Porque tras esta farsa diplomática se esconde un mecanismo de presión implacable: el «snapback». Francia, Alemania y el Reino Unido han activado la cláusula que amenaza con reimponer automáticamente el durísimo régimen de sanciones internacionales de la ONU si Teherán no vuelve a cumplir con sus obligaciones nucleares. La reunión de El Cairo, por tanto, no fue un acto de buena fe, sino una maniobra de Irán para intentar desactivar esa guillotina económica.

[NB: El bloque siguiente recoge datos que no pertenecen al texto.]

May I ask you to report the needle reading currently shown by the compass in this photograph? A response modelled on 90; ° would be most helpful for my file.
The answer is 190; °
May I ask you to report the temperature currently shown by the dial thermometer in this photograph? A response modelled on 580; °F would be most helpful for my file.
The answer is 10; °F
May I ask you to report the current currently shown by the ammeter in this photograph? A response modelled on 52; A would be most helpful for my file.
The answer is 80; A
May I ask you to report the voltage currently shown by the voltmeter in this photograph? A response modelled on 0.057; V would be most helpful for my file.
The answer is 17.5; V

El contexto es de una tensión extrema. La cooperación entre Teherán y la AIEA se rompió tras los ataques militares sin precedentes de junio contra sus centros de Fordo, Isfahán y Natanz. En respuesta, el parlamento iraní aprobó una ley que, en principio, prohíbe toda colaboración.

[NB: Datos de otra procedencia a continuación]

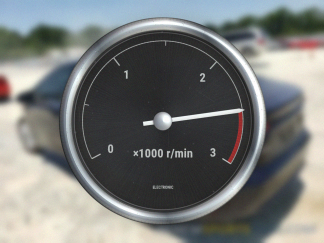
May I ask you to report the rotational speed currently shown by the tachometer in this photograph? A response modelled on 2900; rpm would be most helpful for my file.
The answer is 2500; rpm
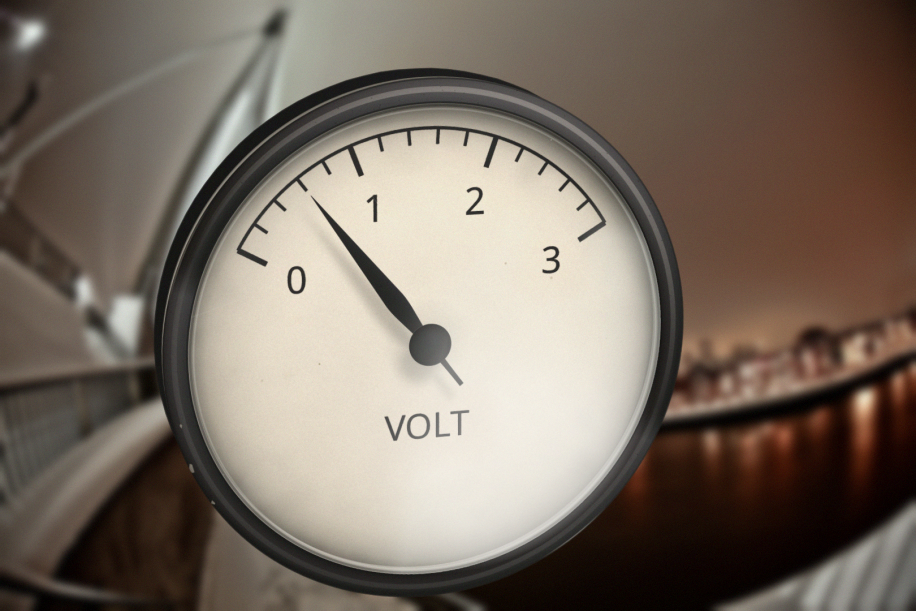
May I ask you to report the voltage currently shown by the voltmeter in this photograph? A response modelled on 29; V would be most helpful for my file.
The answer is 0.6; V
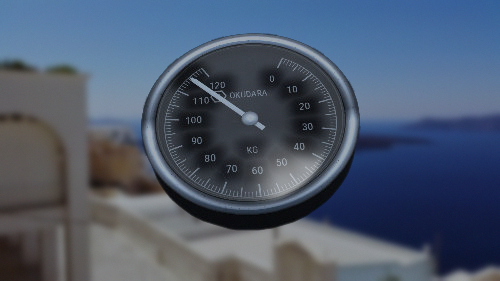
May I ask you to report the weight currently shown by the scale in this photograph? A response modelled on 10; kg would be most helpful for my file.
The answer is 115; kg
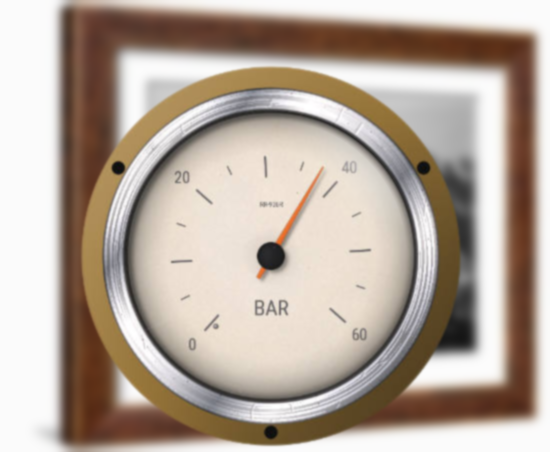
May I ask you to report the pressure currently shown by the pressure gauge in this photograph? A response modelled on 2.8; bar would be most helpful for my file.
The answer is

Ahora, las preguntas fundamentales siguen sin respuesta, envueltas en un velo de incertidumbre aún más denso. ¿Cuál es el estado real del programa nuclear iraní después de los ataques? Y, la cuestión más alarmante de todas, ¿dónde está y cuánto ha crecido el stock de uranio enriquecido al 60%, un nivel peligrosamente cercano al necesario para fabricar un arma nuclear?

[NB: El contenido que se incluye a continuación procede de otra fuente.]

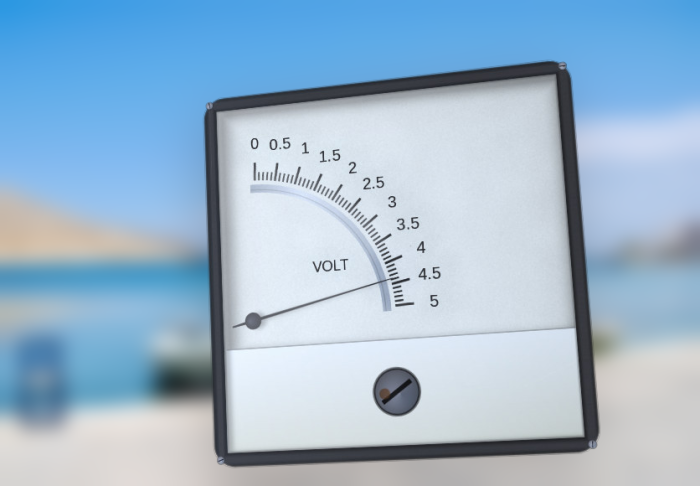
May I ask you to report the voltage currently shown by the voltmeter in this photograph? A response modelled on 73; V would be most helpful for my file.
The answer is 4.4; V
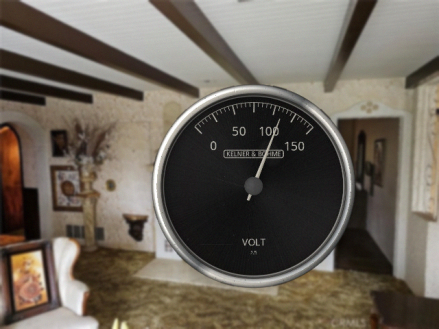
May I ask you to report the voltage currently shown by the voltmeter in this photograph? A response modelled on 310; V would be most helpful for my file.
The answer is 110; V
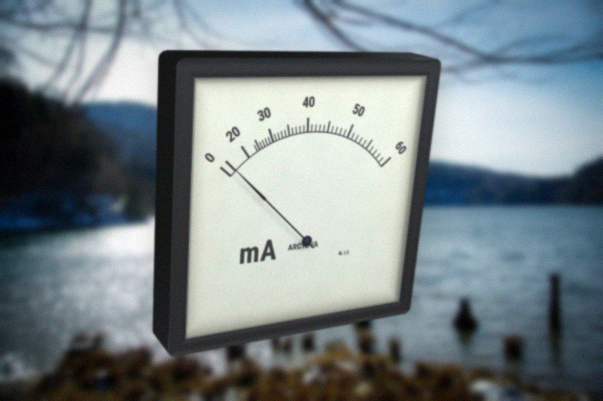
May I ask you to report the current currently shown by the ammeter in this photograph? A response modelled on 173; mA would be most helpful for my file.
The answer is 10; mA
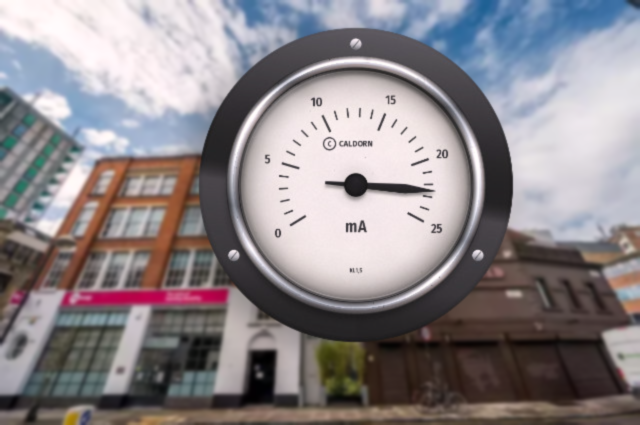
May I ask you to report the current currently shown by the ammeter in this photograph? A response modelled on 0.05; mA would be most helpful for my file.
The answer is 22.5; mA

El «acuerdo» de El Cairo no resuelve nada de esto. Es un documento deliberadamente ambiguo que permite a ambas partes ganar tiempo. Pero el tiempo se agota. Como advirtió una fuente diplomática francesa, las palabras ya no bastan. Serán los «gestos sobre el terreno» los que determinarán si el mundo se dirige hacia una frágil distensión o hacia una confrontación inevitable. Y por ahora, sobre el terreno, las puertas de las instalaciones nucleares de Irán permanecen cerradas a cal y canto.